Machine Learning
Supervised Learning: Classification / K-Nearest Neighbour (KNN)
3. K-Nearest Neighbour (KNN) Algorithm
KNN is a non-parametric, instance-based, lazy learning algorithm. It does not build an explicit model during training; instead, it memorizes the training dataset and makes predictions at test time by looking at the K closest data points.
Working of KNN
- Load the training data and choose the value of K.
- For a new test point, calculate the distance to all training points using a distance metric (e.g., Euclidean).
- Select the K nearest neighbours (smallest distances).
- For classification: assign the class that appears most frequently among the K neighbours (majority voting).
- For regression: compute the mean/average of K neighbours' target values.
Distance Metrics
To find the "nearest" neighbours, the algorithm relies on distance calculations. The two most common metrics are:
1. Euclidean Distance (L2 Norm)
The straight-line distance between two points. Best for continuous real-valued features.

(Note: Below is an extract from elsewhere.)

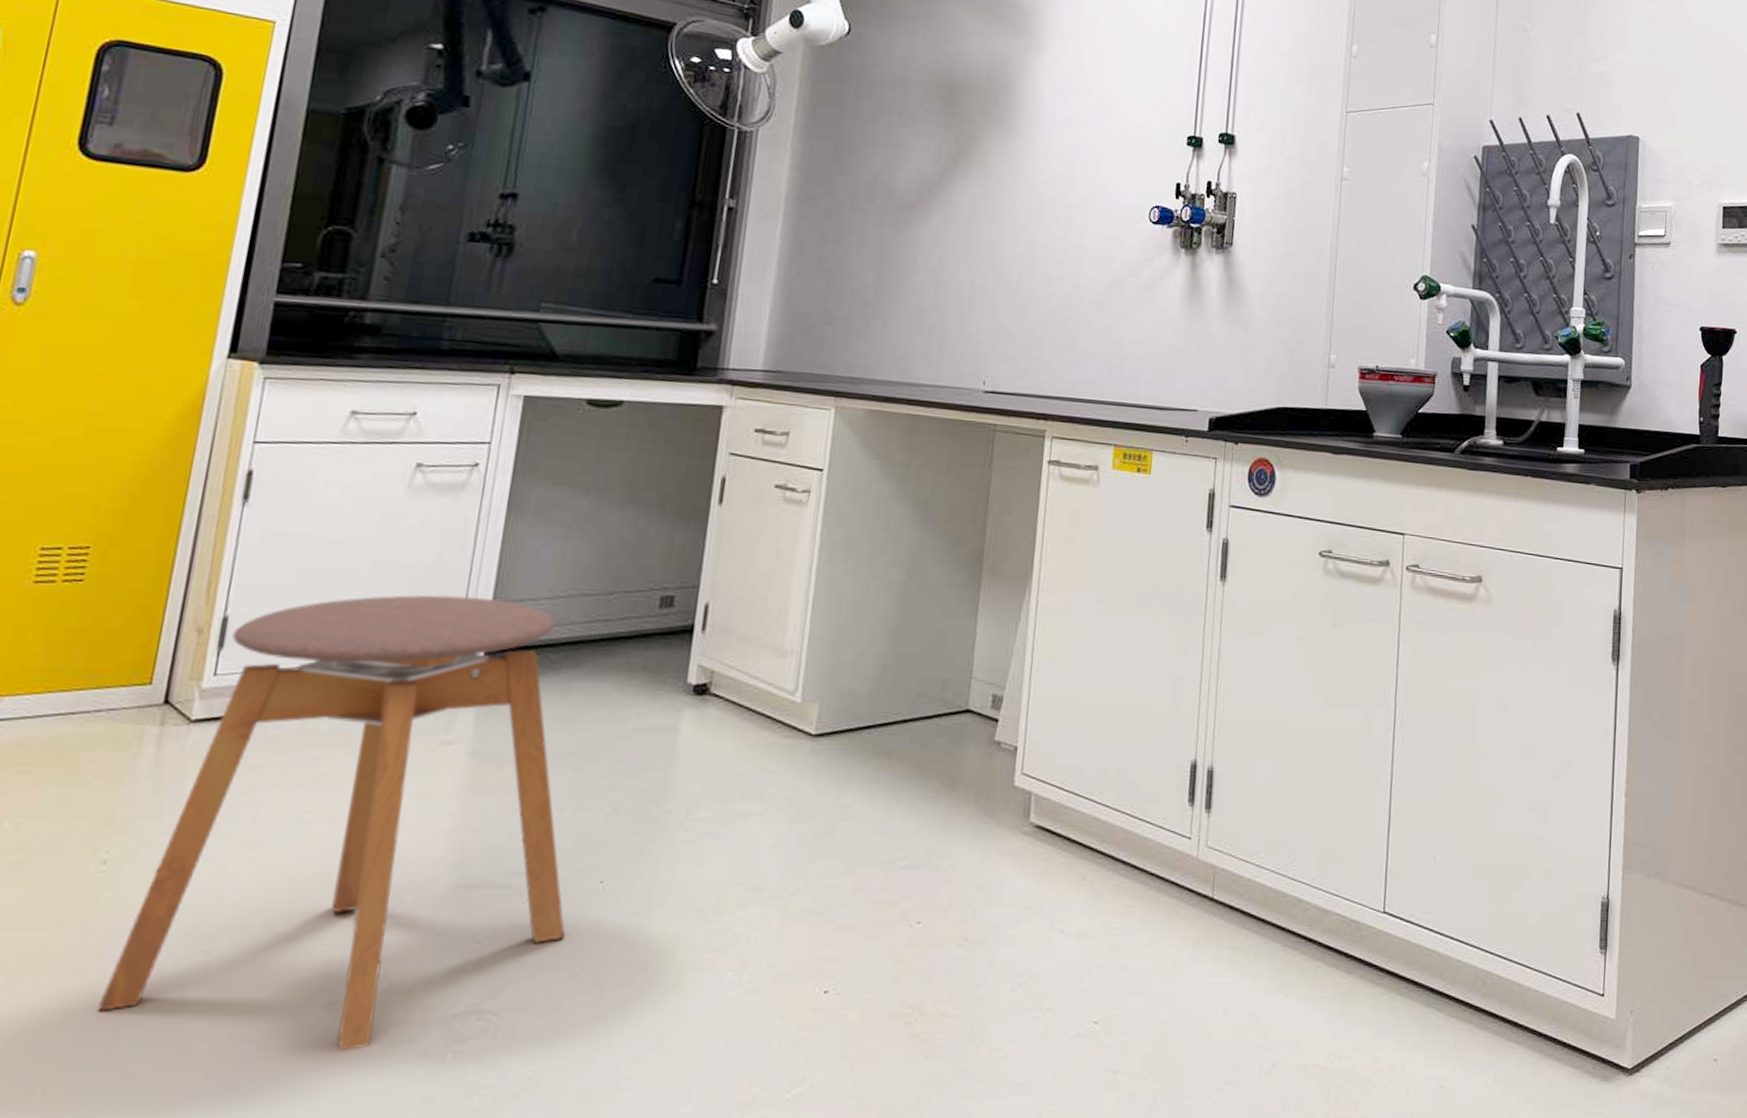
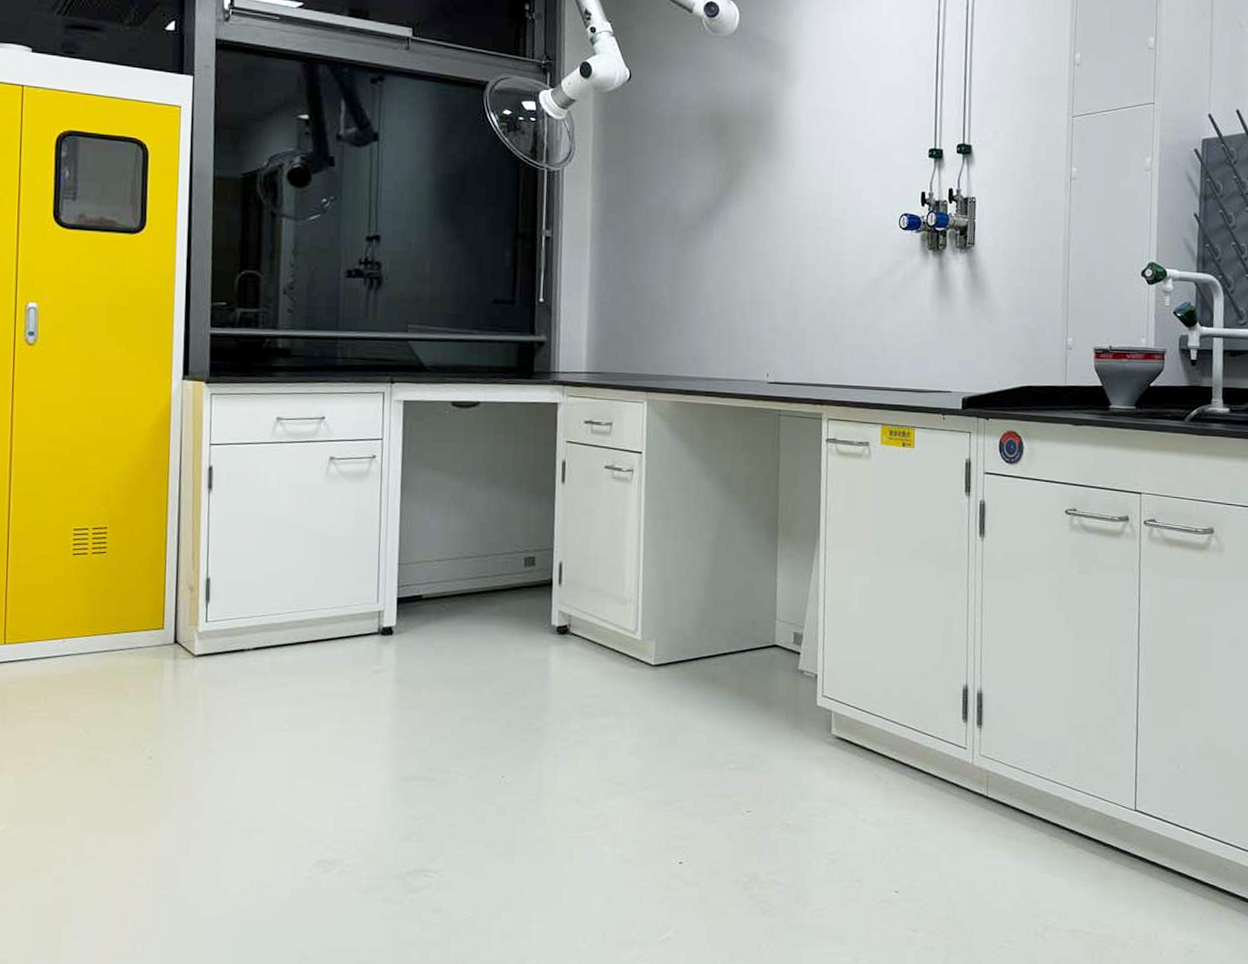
stool: present [97,595,565,1051] -> none [161,559,480,896]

2. Manhattan Distance (L1 Norm)
The distance between two points measured along axes at right angles (like a taxi navigating city blocks). Best for high-dimensional or categorical data.
Choosing the Value of K
The choice of K is critical and has a significant impact on model performance:
- Small K (e.g., K=1): Model is very sensitive to noise (overfitting). High variance.
- Large K: Model is too smooth and may miss local patterns (underfitting). High bias.
Best Practices:
- Rule of thumb: K = √N where N is the number of training samples.
- Use cross-validation to select the optimal K.
- Choose an odd K for binary classification to avoid ties in majority voting.
Validation Error in KNN
Validation error measures how well the model generalizes to unseen data. As K increases:
- Training error increases (model becomes less flexible).
- Validation error first decreases (underfitting reduced), then increases (bias increases).
- Optimal K is at the point where validation error is minimum (the U-shaped curve).
Inductive Bias in KNN
Inductive bias refers to the assumptions a learning algorithm uses to generalize beyond the training data. For KNN, the inductive bias is: "similar inputs have similar outputs" — i.e., nearby points in feature space are likely to belong to the same class.